EXERCISE DESCRIPTION = Copy every row below word for word, omitting the pictures from your reproduction.

DATASET CONTENT =

+---+

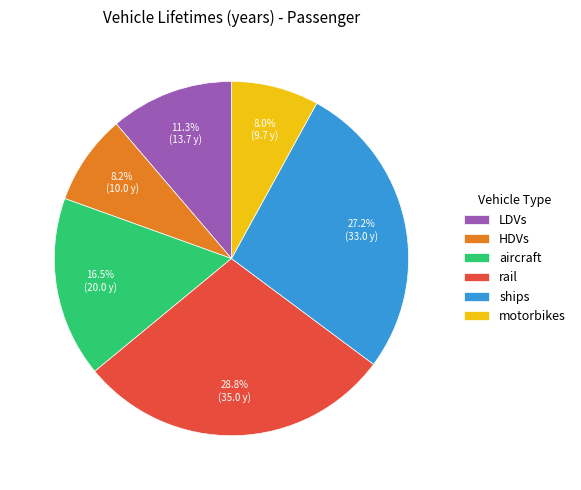

What percentage is the motorbikes slice, to the nearest percent?

8%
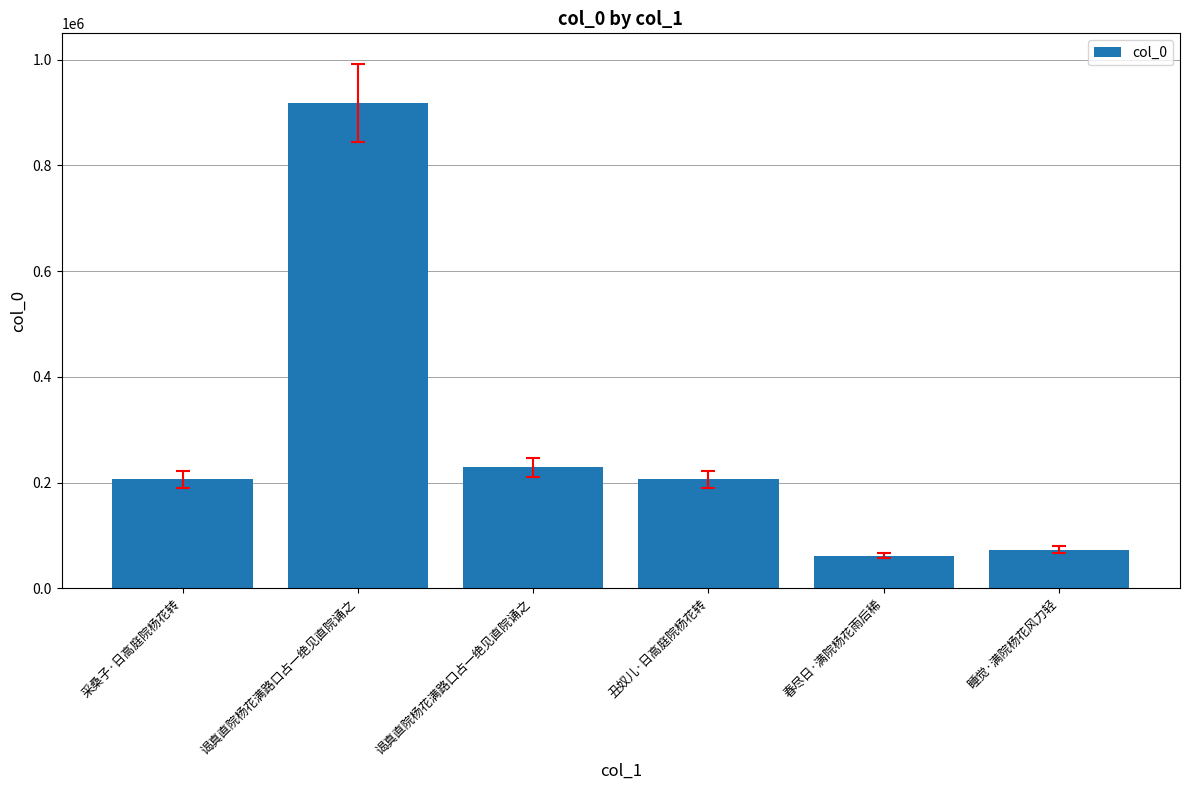

Does the chart contain any negative values?

No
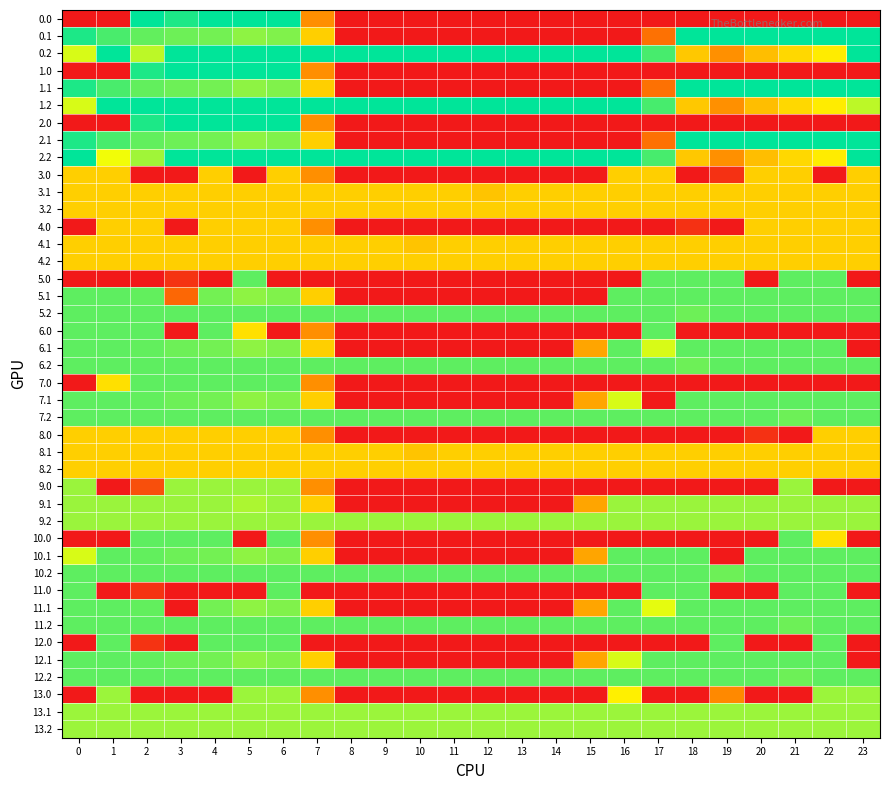

At which category is the sum across all series the highest?

6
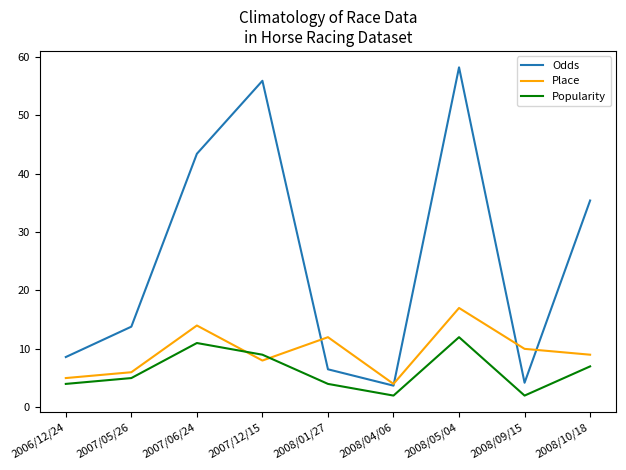

True or false: Place has a value of 10.7 at 2007/12/15.

False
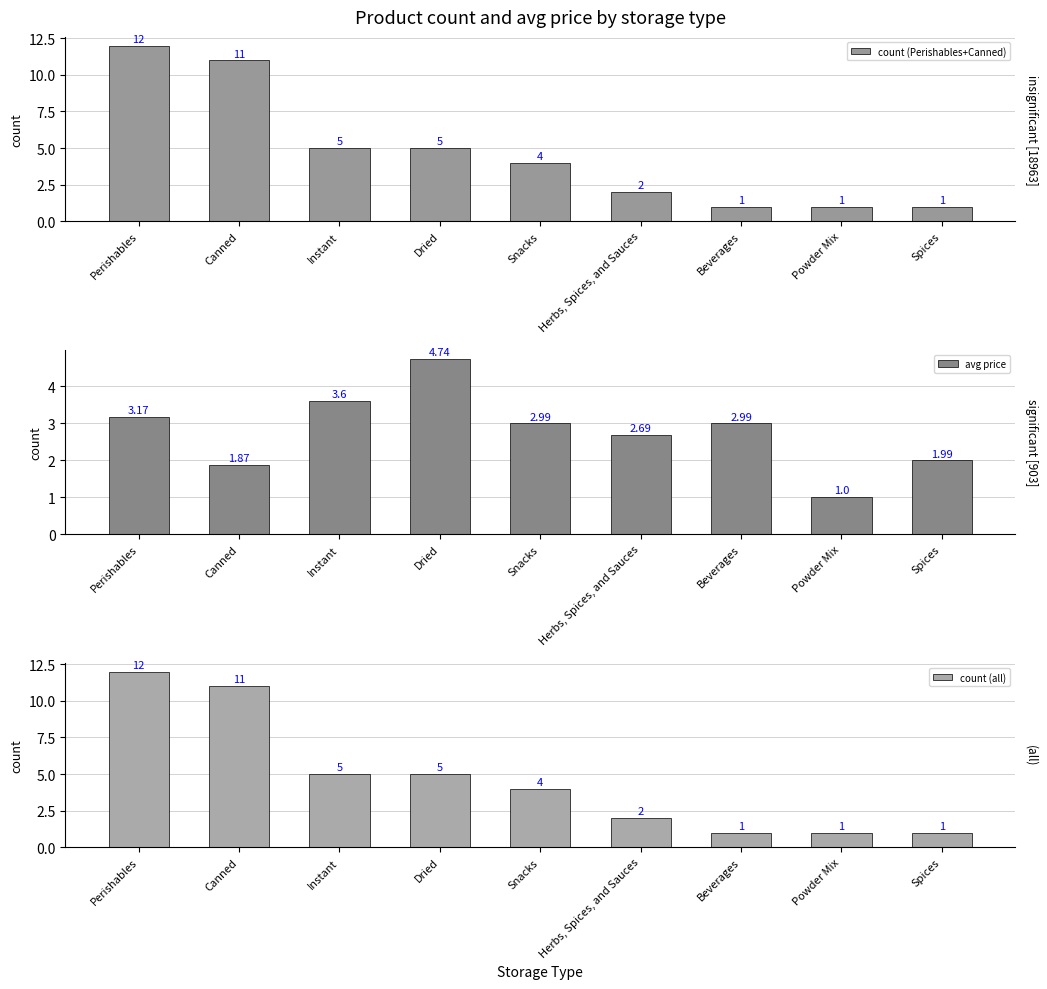

Rank the series by their maximum value, from lowest to highest.

avg price, count (Perishables+Canned), count (all)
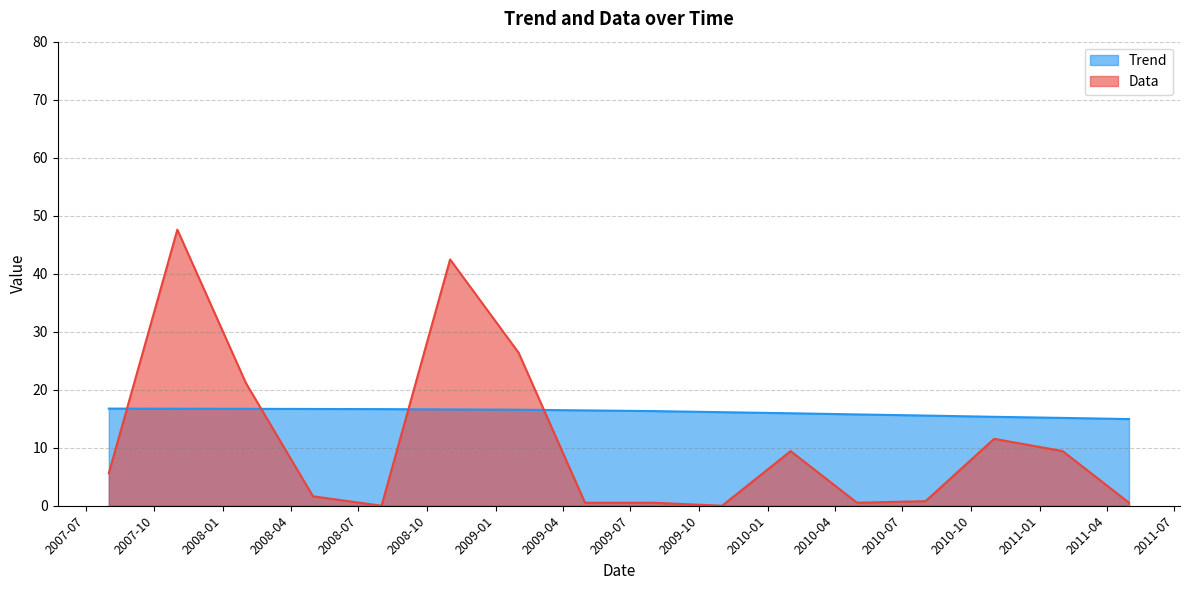

How many values in the Trend series are below 16?

6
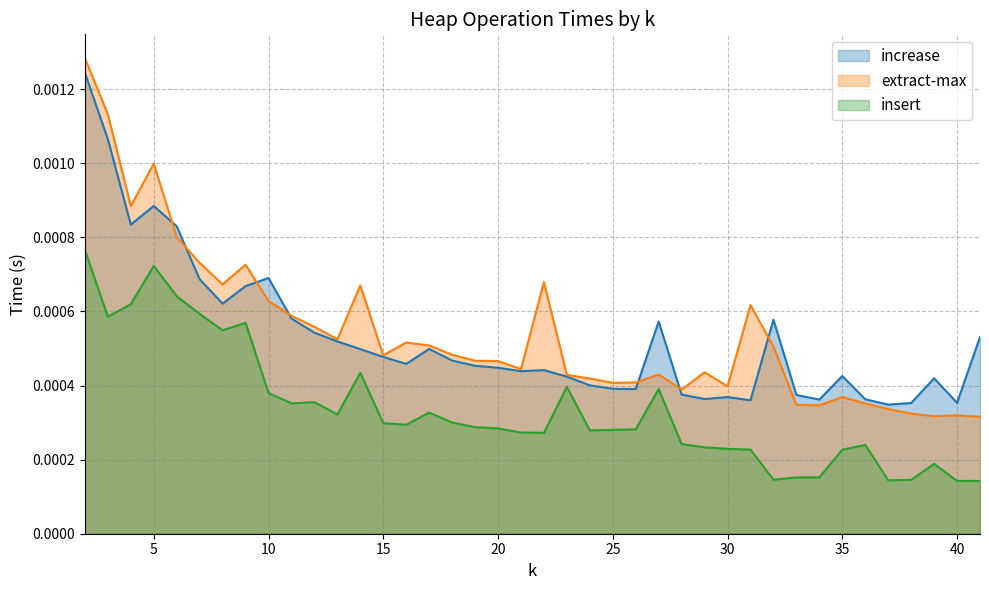

List the labels in order of extract-max value, largest first.

2, 3, 5, 4, 6, 7, 9, 22, 8, 14, 10, 31, 11, 12, 13, 16, 17, 32, 18, 15, 19, 20, 21, 29, 27, 23, 24, 26, 25, 30, 28, 35, 36, 33, 34, 37, 38, 40, 39, 41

+---+

YOUR SOLUTION =
What percentage is the motorbikes slice, to the nearest percent?

8%

Does the chart contain any negative values?

No

At which category is the sum across all series the highest?

6

True or false: Place has a value of 10.7 at 2007/12/15.

False

Rank the series by their maximum value, from lowest to highest.

avg price, count (Perishables+Canned), count (all)

How many values in the Trend series are below 16?

6

List the labels in order of extract-max value, largest first.

2, 3, 5, 4, 6, 7, 9, 22, 8, 14, 10, 31, 11, 12, 13, 16, 17, 32, 18, 15, 19, 20, 21, 29, 27, 23, 24, 26, 25, 30, 28, 35, 36, 33, 34, 37, 38, 40, 39, 41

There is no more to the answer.